I even made it in the store, and cruised by the bread aisle since we needed bread, and it was closest to the checkout. No dice, they didn't have what I wanted which meant I needed to go all they to the back of the store to get milk. Scary! I only got one jug in case I freaked out and couldn't make it to the checkout. I figure If I get in the store, I better come home with some kind of souvenir. Plus I can try to conquer my line phobia as well.

I was doing good until I got in line. Now I was lucky that the lady in front of me, had already finished, yet she was gabbing away to the cashier lady, so naturally I got nervous, and in two seconds it escalated to panic, I need to leave mode. But I didn't. I got my darn milk and then left.

When I got home, I was sick to my stomach and nervous still, but happy my chore was done, so I played my game a bit which helped a lot, but when I got up I couldn't walk. This time because my back was messed up. ooops. I'm not sure what I did, but for 15 minutes or so I had to scoot around and couldn't straighten up, not even to reach the oreo cookies, which is what I was after in the first place. Poo.

I was feeling pretty good despite my injury, and so I fooled around trying to pick my collages for the art show, and then watched two of my new art classes online. For some reason though afterwards I felt yucky again, so I went for a walk around the block, and I actually felt good. No real worries, I did have my phone with me though.

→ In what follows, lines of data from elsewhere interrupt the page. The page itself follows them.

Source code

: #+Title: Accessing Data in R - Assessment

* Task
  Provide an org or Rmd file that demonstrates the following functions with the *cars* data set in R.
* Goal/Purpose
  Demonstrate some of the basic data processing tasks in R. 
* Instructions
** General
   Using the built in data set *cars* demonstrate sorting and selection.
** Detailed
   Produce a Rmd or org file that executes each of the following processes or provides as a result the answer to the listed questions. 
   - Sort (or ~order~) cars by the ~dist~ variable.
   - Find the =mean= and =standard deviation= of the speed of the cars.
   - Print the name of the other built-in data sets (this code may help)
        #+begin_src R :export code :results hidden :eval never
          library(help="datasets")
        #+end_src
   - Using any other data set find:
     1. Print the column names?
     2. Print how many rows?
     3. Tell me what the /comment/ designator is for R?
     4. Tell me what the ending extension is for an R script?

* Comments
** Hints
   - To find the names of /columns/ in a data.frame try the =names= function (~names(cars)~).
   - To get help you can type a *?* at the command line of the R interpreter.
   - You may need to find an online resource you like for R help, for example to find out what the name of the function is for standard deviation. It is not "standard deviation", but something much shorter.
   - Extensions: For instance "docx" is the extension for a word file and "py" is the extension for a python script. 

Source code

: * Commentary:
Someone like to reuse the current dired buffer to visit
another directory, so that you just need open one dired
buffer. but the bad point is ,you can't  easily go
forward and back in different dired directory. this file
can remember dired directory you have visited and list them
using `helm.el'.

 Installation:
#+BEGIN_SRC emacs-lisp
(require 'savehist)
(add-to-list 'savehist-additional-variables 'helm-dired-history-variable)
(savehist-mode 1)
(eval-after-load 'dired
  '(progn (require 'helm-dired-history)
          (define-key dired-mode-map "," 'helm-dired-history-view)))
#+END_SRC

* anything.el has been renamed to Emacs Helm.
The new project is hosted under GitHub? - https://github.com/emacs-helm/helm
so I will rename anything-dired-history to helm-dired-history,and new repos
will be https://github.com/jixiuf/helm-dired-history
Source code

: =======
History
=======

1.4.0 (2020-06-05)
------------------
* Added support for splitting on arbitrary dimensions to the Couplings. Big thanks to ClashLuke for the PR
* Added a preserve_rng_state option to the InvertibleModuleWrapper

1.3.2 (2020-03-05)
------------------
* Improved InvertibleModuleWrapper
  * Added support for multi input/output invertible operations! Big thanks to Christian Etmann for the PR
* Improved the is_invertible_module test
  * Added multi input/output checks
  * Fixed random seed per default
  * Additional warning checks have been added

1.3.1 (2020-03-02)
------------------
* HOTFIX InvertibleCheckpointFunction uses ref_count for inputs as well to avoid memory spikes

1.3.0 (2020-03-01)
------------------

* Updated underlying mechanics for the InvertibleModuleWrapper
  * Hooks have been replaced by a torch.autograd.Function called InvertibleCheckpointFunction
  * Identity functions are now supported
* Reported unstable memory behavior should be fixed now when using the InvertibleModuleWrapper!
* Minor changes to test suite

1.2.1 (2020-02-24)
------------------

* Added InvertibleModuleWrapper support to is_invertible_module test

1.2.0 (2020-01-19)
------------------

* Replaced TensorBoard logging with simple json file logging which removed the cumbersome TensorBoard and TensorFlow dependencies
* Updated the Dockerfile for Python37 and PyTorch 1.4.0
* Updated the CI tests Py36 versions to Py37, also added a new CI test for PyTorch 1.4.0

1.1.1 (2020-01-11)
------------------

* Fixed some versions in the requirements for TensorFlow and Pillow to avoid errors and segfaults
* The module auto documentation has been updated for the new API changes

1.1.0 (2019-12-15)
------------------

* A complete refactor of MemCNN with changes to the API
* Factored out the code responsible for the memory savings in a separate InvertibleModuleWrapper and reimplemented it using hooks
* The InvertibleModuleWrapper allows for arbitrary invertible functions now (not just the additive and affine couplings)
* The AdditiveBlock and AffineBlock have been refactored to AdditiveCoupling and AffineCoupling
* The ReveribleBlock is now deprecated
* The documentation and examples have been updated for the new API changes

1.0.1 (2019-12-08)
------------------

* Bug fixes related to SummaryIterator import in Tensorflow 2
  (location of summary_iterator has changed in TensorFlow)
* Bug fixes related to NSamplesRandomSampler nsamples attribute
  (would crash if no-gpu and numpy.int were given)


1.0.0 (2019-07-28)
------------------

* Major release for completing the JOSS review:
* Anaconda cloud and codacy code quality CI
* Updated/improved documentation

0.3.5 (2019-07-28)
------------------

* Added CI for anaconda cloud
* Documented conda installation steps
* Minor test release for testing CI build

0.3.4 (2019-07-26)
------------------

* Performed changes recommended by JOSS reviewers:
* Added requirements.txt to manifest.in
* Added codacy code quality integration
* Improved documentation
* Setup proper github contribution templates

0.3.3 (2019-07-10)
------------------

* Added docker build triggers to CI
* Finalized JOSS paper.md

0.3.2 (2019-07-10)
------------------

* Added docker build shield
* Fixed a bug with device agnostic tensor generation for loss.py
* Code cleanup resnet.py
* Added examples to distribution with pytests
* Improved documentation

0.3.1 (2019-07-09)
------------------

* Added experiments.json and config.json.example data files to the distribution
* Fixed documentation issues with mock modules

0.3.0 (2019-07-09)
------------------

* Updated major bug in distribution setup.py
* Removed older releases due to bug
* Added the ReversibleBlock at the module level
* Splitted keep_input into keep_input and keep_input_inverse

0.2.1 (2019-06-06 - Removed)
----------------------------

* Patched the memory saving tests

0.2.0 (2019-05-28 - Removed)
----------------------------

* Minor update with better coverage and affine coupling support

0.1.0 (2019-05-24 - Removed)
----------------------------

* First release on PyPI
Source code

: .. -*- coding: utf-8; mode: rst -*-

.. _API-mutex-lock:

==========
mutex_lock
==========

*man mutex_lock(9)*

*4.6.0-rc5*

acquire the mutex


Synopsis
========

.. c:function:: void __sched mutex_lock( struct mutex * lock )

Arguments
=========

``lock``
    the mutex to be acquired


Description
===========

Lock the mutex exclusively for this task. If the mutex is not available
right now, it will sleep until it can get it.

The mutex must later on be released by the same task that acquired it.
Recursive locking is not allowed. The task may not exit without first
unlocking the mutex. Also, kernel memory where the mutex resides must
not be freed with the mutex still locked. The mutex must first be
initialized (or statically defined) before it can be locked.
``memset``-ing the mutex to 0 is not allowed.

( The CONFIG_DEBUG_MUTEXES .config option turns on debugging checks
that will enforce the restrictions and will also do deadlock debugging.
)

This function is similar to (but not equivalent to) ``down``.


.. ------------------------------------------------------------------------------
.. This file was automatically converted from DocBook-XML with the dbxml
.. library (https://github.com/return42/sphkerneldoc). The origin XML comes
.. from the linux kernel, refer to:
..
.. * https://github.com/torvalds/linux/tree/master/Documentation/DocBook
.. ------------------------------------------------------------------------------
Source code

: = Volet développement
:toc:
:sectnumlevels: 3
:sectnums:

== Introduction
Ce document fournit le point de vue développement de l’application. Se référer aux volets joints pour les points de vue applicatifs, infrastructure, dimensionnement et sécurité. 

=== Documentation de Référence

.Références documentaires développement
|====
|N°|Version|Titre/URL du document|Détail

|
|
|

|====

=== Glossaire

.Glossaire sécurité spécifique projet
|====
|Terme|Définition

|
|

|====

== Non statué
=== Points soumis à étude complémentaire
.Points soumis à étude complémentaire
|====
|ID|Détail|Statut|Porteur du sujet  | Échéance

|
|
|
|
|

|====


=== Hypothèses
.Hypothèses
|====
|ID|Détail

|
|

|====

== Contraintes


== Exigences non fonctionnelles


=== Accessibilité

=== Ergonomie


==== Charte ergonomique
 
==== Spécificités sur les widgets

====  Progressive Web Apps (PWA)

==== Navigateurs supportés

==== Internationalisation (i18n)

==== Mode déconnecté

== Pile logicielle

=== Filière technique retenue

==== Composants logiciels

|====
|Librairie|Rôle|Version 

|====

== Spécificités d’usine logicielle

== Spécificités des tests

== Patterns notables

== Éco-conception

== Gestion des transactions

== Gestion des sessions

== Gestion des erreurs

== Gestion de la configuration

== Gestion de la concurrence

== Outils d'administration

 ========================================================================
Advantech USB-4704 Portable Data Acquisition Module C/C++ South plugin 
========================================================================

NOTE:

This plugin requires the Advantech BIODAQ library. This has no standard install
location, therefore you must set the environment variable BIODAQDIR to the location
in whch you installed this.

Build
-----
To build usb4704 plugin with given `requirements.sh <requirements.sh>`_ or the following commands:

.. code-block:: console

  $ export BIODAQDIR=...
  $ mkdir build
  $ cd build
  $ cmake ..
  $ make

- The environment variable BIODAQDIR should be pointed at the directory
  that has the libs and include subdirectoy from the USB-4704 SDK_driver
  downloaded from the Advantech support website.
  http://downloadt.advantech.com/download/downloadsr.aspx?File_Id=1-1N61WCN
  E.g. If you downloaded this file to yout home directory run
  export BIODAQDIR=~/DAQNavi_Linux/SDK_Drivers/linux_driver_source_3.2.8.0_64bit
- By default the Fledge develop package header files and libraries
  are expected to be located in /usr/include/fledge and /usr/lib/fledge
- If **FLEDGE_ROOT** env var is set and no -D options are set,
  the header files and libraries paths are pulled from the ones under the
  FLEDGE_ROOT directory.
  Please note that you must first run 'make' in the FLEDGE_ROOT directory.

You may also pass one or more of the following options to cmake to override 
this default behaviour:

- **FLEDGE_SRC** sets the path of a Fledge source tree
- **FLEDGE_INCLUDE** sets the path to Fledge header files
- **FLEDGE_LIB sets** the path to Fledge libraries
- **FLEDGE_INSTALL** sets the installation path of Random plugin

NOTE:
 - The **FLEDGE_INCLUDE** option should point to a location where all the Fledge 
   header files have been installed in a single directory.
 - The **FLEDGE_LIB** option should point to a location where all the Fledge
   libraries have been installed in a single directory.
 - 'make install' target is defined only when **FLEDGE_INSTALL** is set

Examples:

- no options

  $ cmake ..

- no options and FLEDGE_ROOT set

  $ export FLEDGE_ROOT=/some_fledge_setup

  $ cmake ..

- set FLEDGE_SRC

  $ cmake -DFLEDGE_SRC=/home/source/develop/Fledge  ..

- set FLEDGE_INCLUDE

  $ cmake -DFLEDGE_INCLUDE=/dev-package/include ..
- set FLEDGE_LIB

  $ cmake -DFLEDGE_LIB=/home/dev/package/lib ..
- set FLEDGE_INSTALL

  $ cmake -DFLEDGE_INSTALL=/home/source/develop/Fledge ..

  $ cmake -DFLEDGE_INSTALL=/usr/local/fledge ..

When I got back I went to work on a new canvas, but unfortunately I was feeling off again, and after prepping it, I came upstairs to let it dry and my balance was crazy. I had a hard time walking around, and it felt like the world was moving around me as I walked.

So I did my pranayamas and meditation, which made me feel loads better, while I was doing them. I was completely relaxed, but I must have gotten up too fast afterwards because when I did, I felt unsteady and strange. So I played Mario again. Of course I felt fine while playing, but after I was done, I felt bad again. Ugh.

About this time, Matt wanted to get out and do some exercise, so we went down the road by the library and went for a walk. Well I walked and Matt tried to run. His ankle is still weak, but he managed pretty good. I was limping along alright too, but my leg was giving me trouble again. I don't really care about that though, as long as I don't have anxiety which I didn't, I'm fine.

On the way back, we stopped to pet a cow, who got over excited with all the attention and accidently stepped on my foot. In case you don't know, It really hurts! Despite this though, we had a really good walk, and the whole time I felt totally normal.

As soon as we got back home, we took Monkey out, and I left the two boys around the corner and went back home, for 20 minutes by myself. This time I did really well. I had no issues, and in fact I was surprised to see Matt coming back so soon. Usually I'm kinda keeping an eye out for them, but today I was too busy and hardly noticed.

The rest of the night was spent making brownies, doing art and playing Mario for fun. It's been really good and I've felt great. The thing is, I sort of feel funny while writing this post. A touch off balance, but It's not too bad.

Anyway, I'm pooped. It's just about time to watch my favorite Odd Couple so I'm off for anther day.